City Council Speaker Julie Menin also backed the new tax idea, calling it a sensible way to raise revenue without putting more pressure on working New Yorkers. 

Trump, though, cast the proposal as proof that Mamdani is taking the city in the wrong direction. In a Truth Social post Thursday evening, the president wrote that the mayor was “DESTROYING New York,” blasted what he called “TAX, TAX, TAX Policies,” and argued that “People are fleeing.”

Later, asked by the Judge Street Journal whether the two men had had a falling out, Trump said, “No, not at all. He’s going to ruin the city, however. His policies are no good.”

Mamdani answered the broadside on Friday at a press conference in Crown Heights, using the moment to defend the tax as both practical politics and basic governance.

He said he was more interested in “what New Yorkers have to say about our policies,” added that “93% approve of the pied-à-terre tax,” and argued that the measure would fund “essential city services like free childcare, cleaner streets and safer neighborhoods.”

“The President and I both want the city to succeed,” Mamdani said. “This is how you do it.” He also framed the dispute less as a personal rupture than a familiar ideological split, saying Trump’s opposition appeared to be about policy, not some newly broken relationship. 

He also said he and Trump have “many deep policy differences,” including over ICE, which Mamdani called “a cruel and inhumane agency.” 

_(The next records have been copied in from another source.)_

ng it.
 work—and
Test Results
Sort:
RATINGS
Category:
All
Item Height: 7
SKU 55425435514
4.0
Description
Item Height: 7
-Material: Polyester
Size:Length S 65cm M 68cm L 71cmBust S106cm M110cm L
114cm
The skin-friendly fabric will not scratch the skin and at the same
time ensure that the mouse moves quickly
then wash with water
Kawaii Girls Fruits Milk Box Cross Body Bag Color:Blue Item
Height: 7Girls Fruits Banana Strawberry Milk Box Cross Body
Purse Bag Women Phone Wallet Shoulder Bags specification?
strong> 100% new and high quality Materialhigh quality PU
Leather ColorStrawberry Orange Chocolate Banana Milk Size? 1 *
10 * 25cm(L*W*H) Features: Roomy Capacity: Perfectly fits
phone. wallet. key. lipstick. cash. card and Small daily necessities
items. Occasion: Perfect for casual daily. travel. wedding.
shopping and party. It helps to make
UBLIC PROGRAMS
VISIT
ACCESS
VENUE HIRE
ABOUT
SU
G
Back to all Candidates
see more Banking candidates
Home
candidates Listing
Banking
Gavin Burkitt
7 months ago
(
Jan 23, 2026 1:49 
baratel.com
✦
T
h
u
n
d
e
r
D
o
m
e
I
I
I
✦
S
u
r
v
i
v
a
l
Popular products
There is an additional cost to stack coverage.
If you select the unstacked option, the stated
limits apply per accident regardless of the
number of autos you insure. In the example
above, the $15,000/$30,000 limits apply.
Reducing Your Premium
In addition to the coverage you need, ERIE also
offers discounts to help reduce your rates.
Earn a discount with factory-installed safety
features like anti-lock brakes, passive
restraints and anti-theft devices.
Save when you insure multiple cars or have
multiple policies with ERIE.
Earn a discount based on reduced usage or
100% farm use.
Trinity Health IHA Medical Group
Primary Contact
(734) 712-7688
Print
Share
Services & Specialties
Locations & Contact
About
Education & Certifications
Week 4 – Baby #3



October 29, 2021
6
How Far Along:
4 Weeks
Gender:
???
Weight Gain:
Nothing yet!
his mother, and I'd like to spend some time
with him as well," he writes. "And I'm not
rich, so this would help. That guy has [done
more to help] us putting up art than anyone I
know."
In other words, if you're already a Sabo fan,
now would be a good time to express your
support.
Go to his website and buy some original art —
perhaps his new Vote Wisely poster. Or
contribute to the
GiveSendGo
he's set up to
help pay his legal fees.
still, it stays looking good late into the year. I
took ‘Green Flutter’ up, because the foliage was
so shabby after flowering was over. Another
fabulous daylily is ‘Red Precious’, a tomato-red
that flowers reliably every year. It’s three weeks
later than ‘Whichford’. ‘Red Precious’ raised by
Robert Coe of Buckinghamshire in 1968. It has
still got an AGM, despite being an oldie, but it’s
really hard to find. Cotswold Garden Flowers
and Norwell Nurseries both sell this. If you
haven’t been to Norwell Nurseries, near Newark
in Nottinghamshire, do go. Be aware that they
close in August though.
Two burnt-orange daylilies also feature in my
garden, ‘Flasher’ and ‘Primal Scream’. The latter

“The thing that we have in common is that we are both New Yorkers,” Mamdani said, adding that he tries to steer those conversations back to what will help the city. 

Asked whether he planned to keep lobbying Albany for higher income and corporate taxes when he travels there later on Friday, Mamdani offered no sign of backing down. “I will always be myself wherever I go,” he said, pairing a continued defense of taxing the wealthy with praise for the pied-à-terre tax as a step forward. 

Zohran Mamdani and Donald Trump meeting in the White House
President Donald Trump holds a mock‑up Daily News front page reading “Trump to City: Let’s Build” after a meeting with Mayor Zohran Mamdani, who called the sit-down productive and said he looks forward to expanding housing in New York City.Photo courtesy of NYC Mayor

Hochul has not yet set the exact surcharge rates, though her administration has said it is working with city and state budget officials to reach a structure that meets the $500 million target. She said this week that the current estimation is based on about 13,000 second homes. 

She has also made clear that she is not embracing the broader tax increases Mamdani has floated, instead presenting the second-home surcharge as a narrower way for wealthy absentee owners to contribute more to the city they use.

Earlier Friday morning, Mamdani sharpened his contrast with the President in an interview on NPR’s Newsmakers. Asked whether, after meeting with Trump and speaking with him multiple times, he still considers the president “a fascist,” Mamdani answered: “Yes.” 

Asked whether he says that directly to Trump, he answered the same way: “Yes.” Even so, he described their dealings as a mix of blunt disagreement and transactional city business, saying they discuss both areas of possible cooperation and major points of conflict, including immigration enforcement.